Énoncé 1
Recopiez à l'identique, dans les enregistrements, le passage qui s'ouvre au début de ceux-ci et se termine par la ligne contenant « Your builds generate », bornes incluses.

------------------------------------------------

Remarque 4. Subrepticement, cette enquête opère un glissement pour substituer un problème à un autre. Tout se passe comme si on suggérait au public : "Le malaise des enseignants ? C’est parce qu’ils ne sont pas assez payés ! Tout simplement !". Autrement dit, à la trappe les effectifs surchargés, les suppressions de classes, etc. Tout cela, ce n’est que du vent ! Il suffira de payer les professeurs un peu plus (et, sous-entendu, de les faire travailler encore davantage - comme cela est dit explicitement dans la suite du reportage) et l’enseignement marchera comme sur des roulettes.
Remarque 5. La présentation de "l’économiste libérale" Agnès Verdier-Molinié est, pour le moins, trompeuse par omission. Sous le titre anodin de "Fondation pour la recherche sur les politiques publiques", se cache en effet une officine ultralibérale, l’iFRAP fondée par un certain Bernard Zimmern, dont les titres des publications sont éloquents : "A tout fonctionnaire son chômeur" (autrement dit, chaque création d’un poste de fonctionnaire suscite automatiquement un chômeur), "La dictature des syndicats", "Les profiteurs de l’Etat", etc. Dire, par ailleurs, qu’Agnès Verdier-Molinié est "économiste" est une hyperbole : elle est titulaire d’un diplôme d’histoire économique (de quel niveau, d’ailleurs ?), ce qui n’est pas la même chose... Elle n’est, en tout cas, pas du tout au même niveau qu’un Frédéric Lordon, un Laurent Cordonnier, un Jacques Généreux, un Jean-Marie Harribey ou un René Passet.

------------------------------------------------

Énoncé 2
Répondez d'après l'extrait.
(a) Selon la remarque 4, quels problèmes passent « à la trappe » ?
(b) Qui a fondé l'iFRAP ?
(c) De quel diplôme Agnès Verdier-Molinié est-elle titulaire ?

[Entrées de données stockées]
------------------------------------------------

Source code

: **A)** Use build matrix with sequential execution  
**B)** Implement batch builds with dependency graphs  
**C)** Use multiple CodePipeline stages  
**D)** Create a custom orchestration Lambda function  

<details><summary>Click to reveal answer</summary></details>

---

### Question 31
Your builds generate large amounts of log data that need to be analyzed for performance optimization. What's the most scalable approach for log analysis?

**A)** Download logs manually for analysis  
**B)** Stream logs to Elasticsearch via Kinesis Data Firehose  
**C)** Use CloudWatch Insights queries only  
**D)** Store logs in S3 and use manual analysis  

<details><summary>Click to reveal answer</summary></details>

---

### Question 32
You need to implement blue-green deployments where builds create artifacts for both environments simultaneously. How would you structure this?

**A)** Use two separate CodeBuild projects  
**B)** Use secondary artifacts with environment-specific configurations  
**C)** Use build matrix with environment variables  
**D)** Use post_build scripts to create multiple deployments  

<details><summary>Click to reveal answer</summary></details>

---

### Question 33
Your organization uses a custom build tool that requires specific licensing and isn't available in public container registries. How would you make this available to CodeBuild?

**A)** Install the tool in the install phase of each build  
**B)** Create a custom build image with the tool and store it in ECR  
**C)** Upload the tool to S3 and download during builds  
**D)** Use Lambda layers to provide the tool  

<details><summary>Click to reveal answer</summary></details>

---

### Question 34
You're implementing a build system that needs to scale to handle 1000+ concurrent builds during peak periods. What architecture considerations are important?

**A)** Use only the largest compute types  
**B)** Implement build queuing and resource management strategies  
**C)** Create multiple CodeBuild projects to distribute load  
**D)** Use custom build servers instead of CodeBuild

------------------------------------------------

Corrigé rédigé 1
Source code

: **A)** Use build matrix with sequential execution  
**B)** Implement batch builds with dependency graphs  
**C)** Use multiple CodePipeline stages  
**D)** Create a custom orchestration Lambda function  

<details><summary>Click to reveal answer</summary></details>

---

### Question 31
Your builds generate large amounts of log data that need to be analyzed for performance optimization. What's the most scalable approach for log analysis?

Corrigé rédigé 2
(a) Les effectifs surchargés et les suppressions de classes.
(b) Bernard Zimmern.
(c) D'un diplôme d'histoire économique.